*PROMPT*
Copy each line of the records below word for word, omitting the pictures from your answer.
· · ·
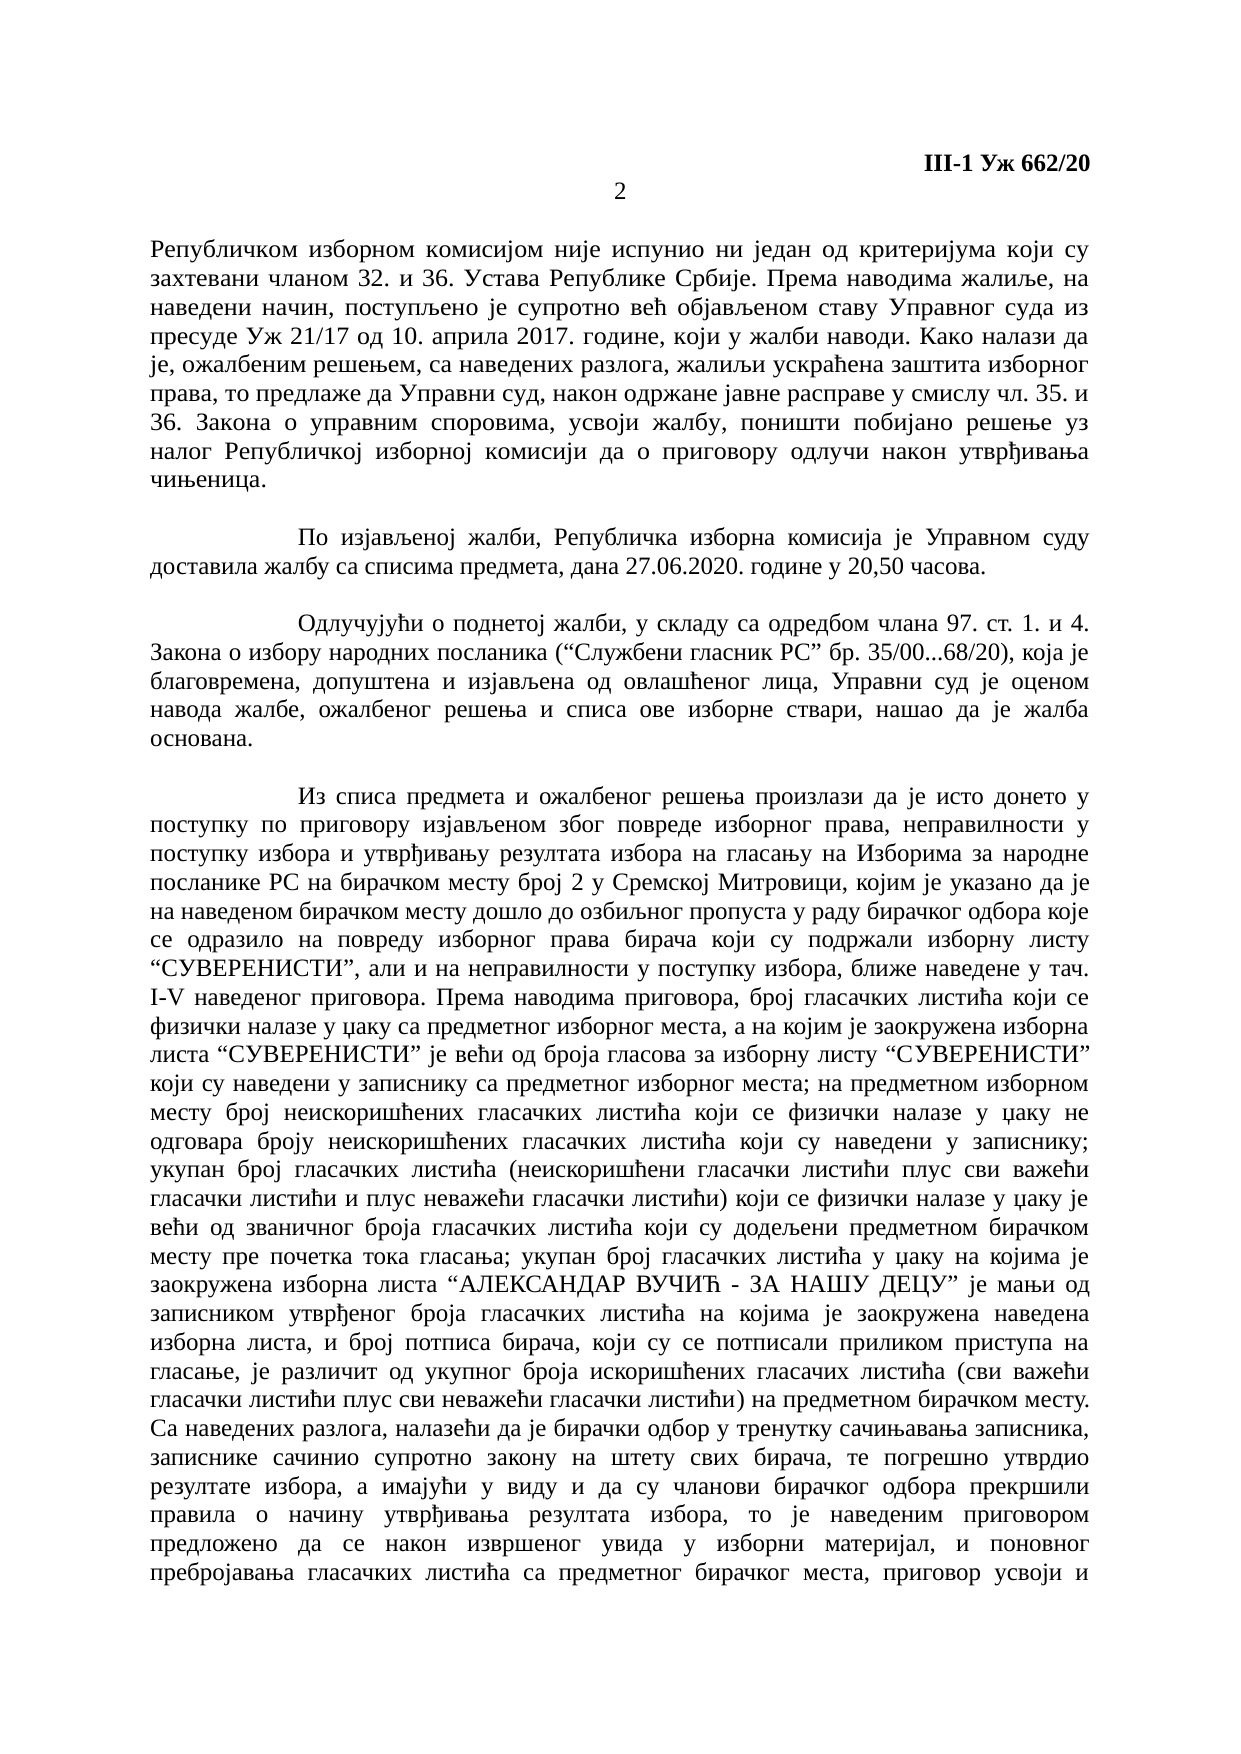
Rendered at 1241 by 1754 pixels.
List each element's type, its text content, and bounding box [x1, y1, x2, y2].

text Републичком изборном комисијом није испунио ни један од критеријума који су захтевани чланом 32. и 36. Устава Републике Србије. Према наводима жалиље, на наведени начин, поступљено је супротно већ објављеном ставу Управног суда из пресуде Уж 21/17 од 10. априла 2017. године, који у жалби наводи. Како налази да је, ожалбеним решењем, са наведених разлога, жалиљи ускраћена заштита изборног права, то предлаже да Управни суд, након одржане јавне расправе у смислу чл. 35. и 36. Закона о управним споровима, усвоји жалбу, поништи побијано решење уз налог Републичкој изборној комисији да о приговору одлучи након утврђивања чињеница. [150, 234, 1090, 493]
text Из списа предмета и ожалбеног решења произлази да је исто донето у поступку по приговору изјављеном због повреде изборног права, неправилности у поступку избора и утврђивању резултата избора на гласању на Изборима за народне посланике РС на бирачком месту број 2 у Сремској Митровици, којим је указано да је на наведеном бирачком месту дошло до озбиљног пропуста у раду бирачког одбора које се одразило на повреду изборног права бирача који су подржали изборну листу “СУВЕРЕНИСТИ”, али и на неправилности у поступку избора, ближе наведене у тач. I-V наведеног приговора. Према наводима приговора, број гласачких листића који се физички налазе у џаку са предметног изборног места, а на којим је заокружена изборна листа “СУВЕРЕНИСТИ” је већи од броја гласова за изборну листу “СУВЕРЕНИСТИ” који су наведени у записнику са предметног изборног места; на предметном изборном месту број неискоришћених гласачких листића који се физички налазе у џаку не одговара броју неискоришћених гласачких листића који су наведени у записнику; укупан број гласачких листића (неискоришћени гласачки листићи плус сви важећи гласачки листићи и плус неважећи гласачки листићи) који се физички налазе у џаку је већи од званичног броја гласачких листића који су додељени предметном бирачком месту пре почетка тока гласања; укупан број гласачких листића у џаку на којима је заокружена изборна листа “АЛЕКСАНДАР ВУЧИЋ - ЗА НАШУ ДЕЦУ” је мањи од записником утврђеног броја гласачких листића на којима је заокружена наведена изборна листа, и број потписа бирача, који су се потписали приликом приступа на гласање, је различит од укупног броја искоришћених гласачих листића (сви важећи гласачки листићи плус сви неважећи гласачки листићи) на предметном бирачком месту. Са наведених разлога, налазећи да је бирачки одбор у тренутку сачињавања записника, записнике сачинио супротно закону на штету свих бирача, те погрешно утврдио резултате избора, а имајући у виду и да су чланови бирачког одбора прекршили правила о начину утврђивања резултата избора, то је наведеним приговором предложено да се након извршеног увида у изборни материјал, и поновног пребројавања гласачких листића са предметног бирачког места, приговор усвоји и [150, 781, 1090, 1586]
text Одлучујући о поднетој жалби, у складу са одредбом члана 97. ст. 1. и 4. Закона о избору народних посланика (“Службени гласник РС” бр. 35/00...68/20), која је благовремена, допуштена и изјављена од овлашћеног лица, Управни суд је оценом навода жалбе, ожалбеног решења и списа ове изборне ствари, нашао да је жалба основана. [150, 608, 1090, 752]
text По изјављеној жалби, Републичка изборна комисија је Управном суду доставила жалбу са списима предмета, дана 27.06.2020. године у 20,50 часова. [150, 522, 1090, 579]
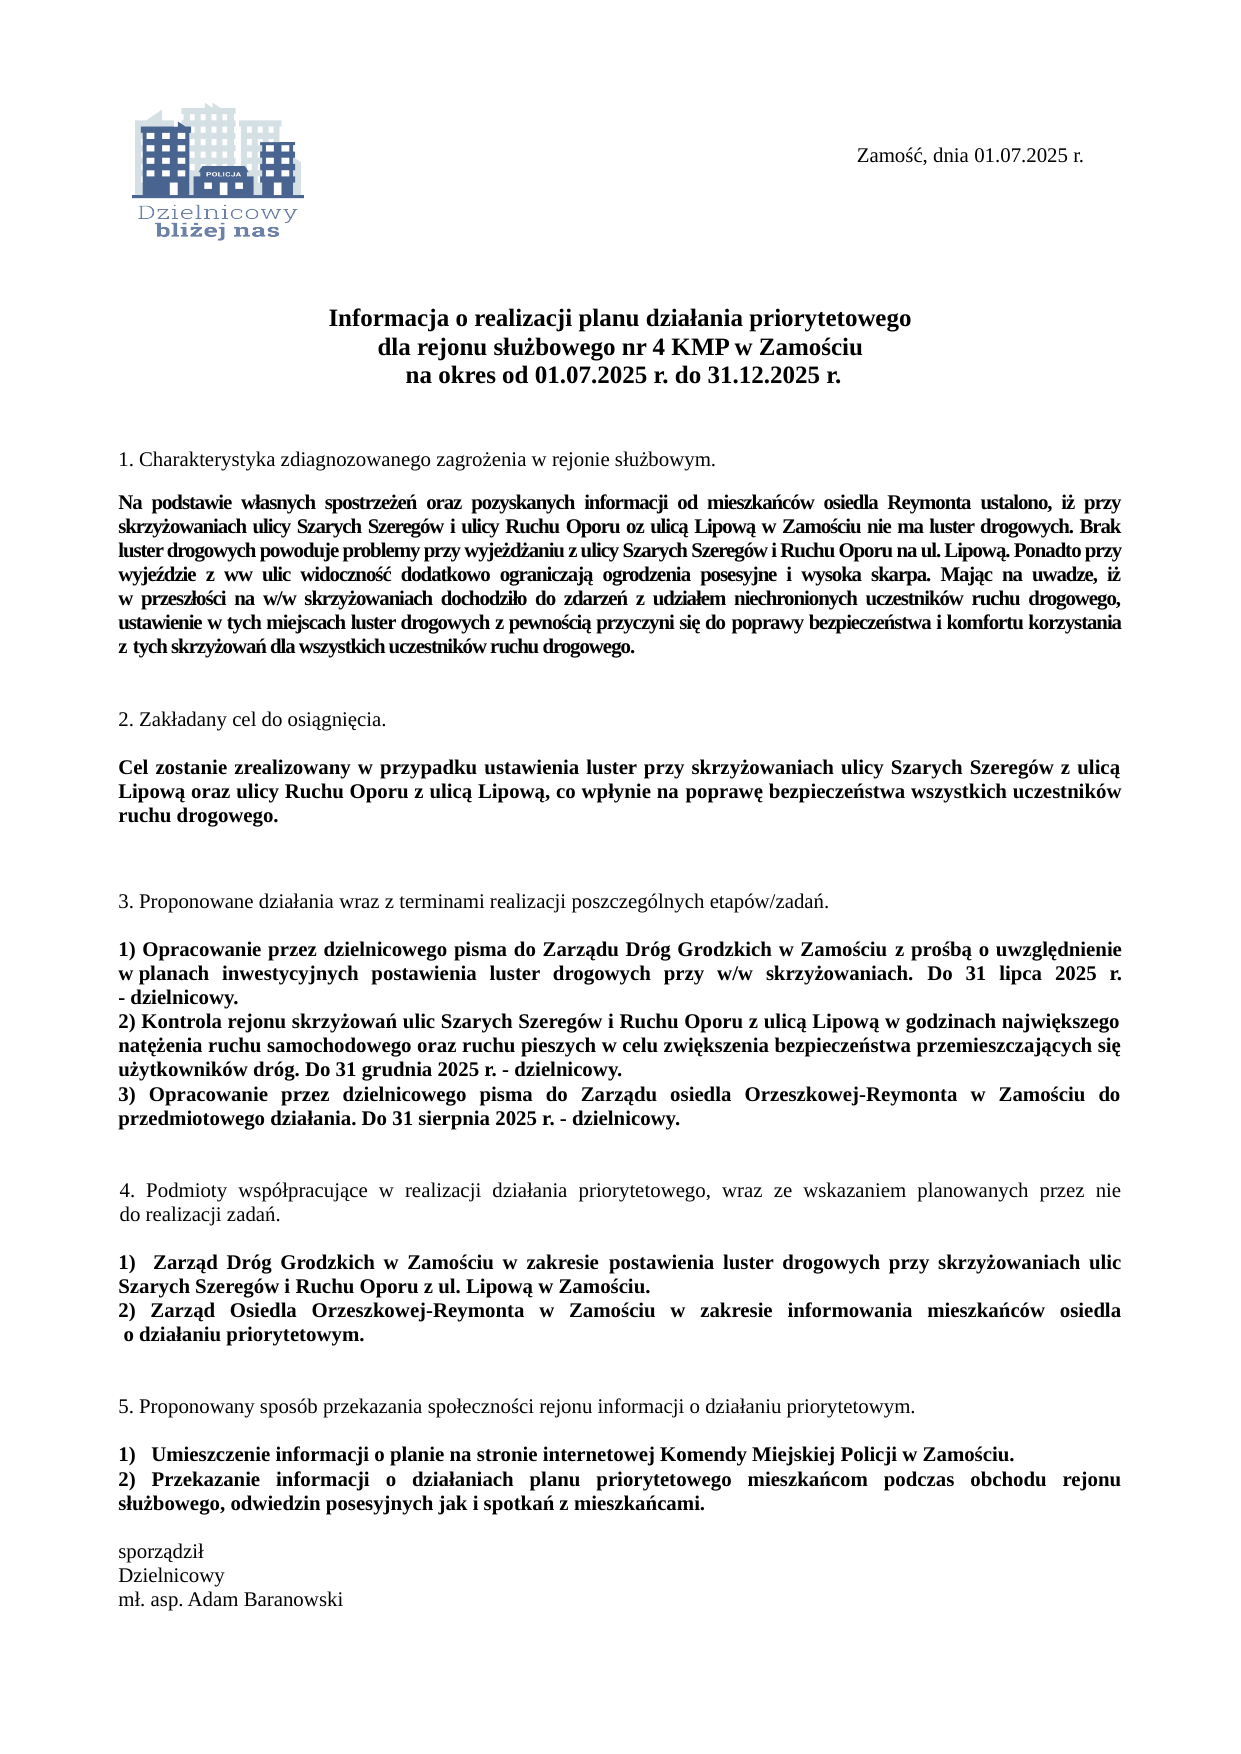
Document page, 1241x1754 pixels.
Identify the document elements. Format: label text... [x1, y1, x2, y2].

text 2) Zarząd Osiedla Orzeszkowej-Reymonta w Zamościu w zakresie informowania mieszkańców osiedla o działaniu priorytetowym. [118, 1298, 1122, 1346]
text 1. Charakterystyka zdiagnozowanego zagrożenia w rejonie służbowym. [118, 447, 1122, 471]
text 2) Przekazanie informacji o działaniach planu priorytetowego mieszkańcom podczas obchodu rejonu służbowego, odwiedzin posesyjnych jak i spotkań z mieszkańcami. [118, 1466, 1122, 1514]
text 3) Opracowanie przez dzielnicowego pisma do Zarządu osiedla Orzeszkowej-Reymonta w Zamościu do przedmiotowego działania. Do 31 sierpnia 2025 r. - dzielnicowy. [118, 1081, 1122, 1129]
text Informacja o realizacji planu działania priorytetowego [118, 303, 1122, 332]
text Cel zostanie zrealizowany w przypadku ustawienia luster przy skrzyżowaniach ulicy Szarych Szeregów z ulicą Lipową oraz ulicy Ruchu Oporu z ulicą Lipową, co wpłynie na poprawę bezpieczeństwa wszystkich uczestników ruchu drogowego. [118, 755, 1122, 827]
text mł. asp. Adam Baranowski [118, 1587, 1122, 1611]
text 1) Zarząd Dróg Grodzkich w Zamościu w zakresie postawienia luster drogowych przy skrzyżowaniach ulic Szarych Szeregów i Ruchu Oporu z ul. Lipową w Zamościu. [118, 1250, 1122, 1298]
text 4. Podmioty współpracujące w realizacji działania priorytetowego, wraz ze wskazaniem planowanych przez nie do realizacji zadań. [119, 1178, 1122, 1226]
text Na podstawie własnych spostrzeżeń oraz pozyskanych informacji od mieszkańców osiedla Reymonta ustalono, iż przy skrzyżowaniach ulicy Szarych Szeregów i ulicy Ruchu Oporu oz ulicą Lipową w Zamościu nie ma luster drogowych. Brak luster drogowych powoduje problemy przy wyjeżdżaniu z ulicy Szarych Szeregów i Ruchu Oporu na ul. Lipową. Ponadto przy wyjeździe z ww ulic widoczność dodatkowo ograniczają ogrodzenia posesyjne i wysoka skarpa. Mając na uwadze, iż w przeszłości na w/w skrzyżowaniach dochodziło do zdarzeń z udziałem niechronionych uczestników ruchu drogowego, ustawienie w tych miejscach luster drogowych z pewnością przyczyni się do poprawy bezpieczeństwa i komfortu korzystania z tych skrzyżowań dla wszystkich uczestników ruchu drogowego. [118, 490, 1122, 658]
text 2. Zakładany cel do osiągnięcia. [118, 707, 1122, 731]
text 5. Proponowany sposób przekazania społeczności rejonu informacji o działaniu priorytetowym. [118, 1394, 1122, 1418]
text 3. Proponowane działania wraz z terminami realizacji poszczególnych etapów/zadań. [118, 889, 1122, 913]
text 1) Opracowanie przez dzielnicowego pisma do Zarządu Dróg Grodzkich w Zamościu z prośbą o uwzględnienie w planach inwestycyjnych postawienia luster drogowych przy w/w skrzyżowaniach. Do 31 lipca 2025 r. - dzielnicowy. [118, 937, 1122, 1009]
text sporządził [118, 1539, 1122, 1563]
text 2) Kontrola rejonu skrzyżowań ulic Szarych Szeregów i Ruchu Oporu z ulicą Lipową w godzinach największego natężenia ruchu samochodowego oraz ruchu pieszych w celu zwiększenia bezpieczeństwa przemieszczających się użytkowników dróg. Do 31 grudnia 2025 r. - dzielnicowy. [118, 1009, 1122, 1081]
text 1) Umieszczenie informacji o planie na stronie internetowej Komendy Miejskiej Policji w Zamościu. [118, 1442, 1122, 1466]
text dla rejonu służbowego nr 4 KMP w Zamościu na okres od 01.07.2025 r. do 31.12.2025 r. [118, 332, 1122, 389]
text Dzielnicowy [118, 1563, 1122, 1587]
· · ·
*WRITTEN ANSWER*
Rendered at 1241 by 1754 pixels.
List each element's type, its text content, and bounding box [x1, y1, x2, y2].

text Републичком изборном комисијом није испунио ни један од критеријума који су захтевани чланом 32. и 36. Устава Републике Србије. Према наводима жалиље, на наведени начин, поступљено је супротно већ објављеном ставу Управног суда из пресуде Уж 21/17 од 10. априла 2017. године, који у жалби наводи. Како налази да је, ожалбеним решењем, са наведених разлога, жалиљи ускраћена заштита изборног права, то предлаже да Управни суд, након одржане јавне расправе у смислу чл. 35. и 36. Закона о управним споровима, усвоји жалбу, поништи побијано решење уз налог Републичкој изборној комисији да о приговору одлучи након утврђивања чињеница. [150, 234, 1090, 493]
text Из списа предмета и ожалбеног решења произлази да је исто донето у поступку по приговору изјављеном због повреде изборног права, неправилности у поступку избора и утврђивању резултата избора на гласању на Изборима за народне посланике РС на бирачком месту број 2 у Сремској Митровици, којим је указано да је на наведеном бирачком месту дошло до озбиљног пропуста у раду бирачког одбора које се одразило на повреду изборног права бирача који су подржали изборну листу “СУВЕРЕНИСТИ”, али и на неправилности у поступку избора, ближе наведене у тач. I-V наведеног приговора. Према наводима приговора, број гласачких листића који се физички налазе у џаку са предметног изборног места, а на којим је заокружена изборна листа “СУВЕРЕНИСТИ” је већи од броја гласова за изборну листу “СУВЕРЕНИСТИ” који су наведени у записнику са предметног изборног места; на предметном изборном месту број неискоришћених гласачких листића који се физички налазе у џаку не одговара броју неискоришћених гласачких листића који су наведени у записнику; укупан број гласачких листића (неискоришћени гласачки листићи плус сви важећи гласачки листићи и плус неважећи гласачки листићи) који се физички налазе у џаку је већи од званичног броја гласачких листића који су додељени предметном бирачком месту пре почетка тока гласања; укупан број гласачких листића у џаку на којима је заокружена изборна листа “АЛЕКСАНДАР ВУЧИЋ - ЗА НАШУ ДЕЦУ” је мањи од записником утврђеног броја гласачких листића на којима је заокружена наведена изборна листа, и број потписа бирача, који су се потписали приликом приступа на гласање, је различит од укупног броја искоришћених гласачих листића (сви важећи гласачки листићи плус сви неважећи гласачки листићи) на предметном бирачком месту. Са наведених разлога, налазећи да је бирачки одбор у тренутку сачињавања записника, записнике сачинио супротно закону на штету свих бирача, те погрешно утврдио резултате избора, а имајући у виду и да су чланови бирачког одбора прекршили правила о начину утврђивања резултата избора, то је наведеним приговором предложено да се након извршеног увида у изборни материјал, и поновног пребројавања гласачких листића са предметног бирачког места, приговор усвоји и [150, 781, 1090, 1586]
text Одлучујући о поднетој жалби, у складу са одредбом члана 97. ст. 1. и 4. Закона о избору народних посланика (“Службени гласник РС” бр. 35/00...68/20), која је благовремена, допуштена и изјављена од овлашћеног лица, Управни суд је оценом навода жалбе, ожалбеног решења и списа ове изборне ствари, нашао да је жалба основана. [150, 608, 1090, 752]
text По изјављеној жалби, Републичка изборна комисија је Управном суду доставила жалбу са списима предмета, дана 27.06.2020. године у 20,50 часова. [150, 522, 1090, 579]
Document page, 1241x1754 pixels.
Identify the document elements. Format: label text... [x1, y1, x2, y2].

text 2) Zarząd Osiedla Orzeszkowej-Reymonta w Zamościu w zakresie informowania mieszkańców osiedla o działaniu priorytetowym. [118, 1298, 1122, 1346]
text 1. Charakterystyka zdiagnozowanego zagrożenia w rejonie służbowym. [118, 447, 1122, 471]
text 2) Przekazanie informacji o działaniach planu priorytetowego mieszkańcom podczas obchodu rejonu służbowego, odwiedzin posesyjnych jak i spotkań z mieszkańcami. [118, 1466, 1122, 1514]
text 3) Opracowanie przez dzielnicowego pisma do Zarządu osiedla Orzeszkowej-Reymonta w Zamościu do przedmiotowego działania. Do 31 sierpnia 2025 r. - dzielnicowy. [118, 1081, 1122, 1129]
text Informacja o realizacji planu działania priorytetowego [118, 303, 1122, 332]
text Cel zostanie zrealizowany w przypadku ustawienia luster przy skrzyżowaniach ulicy Szarych Szeregów z ulicą Lipową oraz ulicy Ruchu Oporu z ulicą Lipową, co wpłynie na poprawę bezpieczeństwa wszystkich uczestników ruchu drogowego. [118, 755, 1122, 827]
text mł. asp. Adam Baranowski [118, 1587, 1122, 1611]
text 1) Zarząd Dróg Grodzkich w Zamościu w zakresie postawienia luster drogowych przy skrzyżowaniach ulic Szarych Szeregów i Ruchu Oporu z ul. Lipową w Zamościu. [118, 1250, 1122, 1298]
text 4. Podmioty współpracujące w realizacji działania priorytetowego, wraz ze wskazaniem planowanych przez nie do realizacji zadań. [119, 1178, 1122, 1226]
text Na podstawie własnych spostrzeżeń oraz pozyskanych informacji od mieszkańców osiedla Reymonta ustalono, iż przy skrzyżowaniach ulicy Szarych Szeregów i ulicy Ruchu Oporu oz ulicą Lipową w Zamościu nie ma luster drogowych. Brak luster drogowych powoduje problemy przy wyjeżdżaniu z ulicy Szarych Szeregów i Ruchu Oporu na ul. Lipową. Ponadto przy wyjeździe z ww ulic widoczność dodatkowo ograniczają ogrodzenia posesyjne i wysoka skarpa. Mając na uwadze, iż w przeszłości na w/w skrzyżowaniach dochodziło do zdarzeń z udziałem niechronionych uczestników ruchu drogowego, ustawienie w tych miejscach luster drogowych z pewnością przyczyni się do poprawy bezpieczeństwa i komfortu korzystania z tych skrzyżowań dla wszystkich uczestników ruchu drogowego. [118, 490, 1122, 658]
text 2. Zakładany cel do osiągnięcia. [118, 707, 1122, 731]
text 5. Proponowany sposób przekazania społeczności rejonu informacji o działaniu priorytetowym. [118, 1394, 1122, 1418]
text 3. Proponowane działania wraz z terminami realizacji poszczególnych etapów/zadań. [118, 889, 1122, 913]
text 1) Opracowanie przez dzielnicowego pisma do Zarządu Dróg Grodzkich w Zamościu z prośbą o uwzględnienie w planach inwestycyjnych postawienia luster drogowych przy w/w skrzyżowaniach. Do 31 lipca 2025 r. - dzielnicowy. [118, 937, 1122, 1009]
text sporządził [118, 1539, 1122, 1563]
text 2) Kontrola rejonu skrzyżowań ulic Szarych Szeregów i Ruchu Oporu z ulicą Lipową w godzinach największego natężenia ruchu samochodowego oraz ruchu pieszych w celu zwiększenia bezpieczeństwa przemieszczających się użytkowników dróg. Do 31 grudnia 2025 r. - dzielnicowy. [118, 1009, 1122, 1081]
text 1) Umieszczenie informacji o planie na stronie internetowej Komendy Miejskiej Policji w Zamościu. [118, 1442, 1122, 1466]
text dla rejonu służbowego nr 4 KMP w Zamościu na okres od 01.07.2025 r. do 31.12.2025 r. [118, 332, 1122, 389]
text Dzielnicowy [118, 1563, 1122, 1587]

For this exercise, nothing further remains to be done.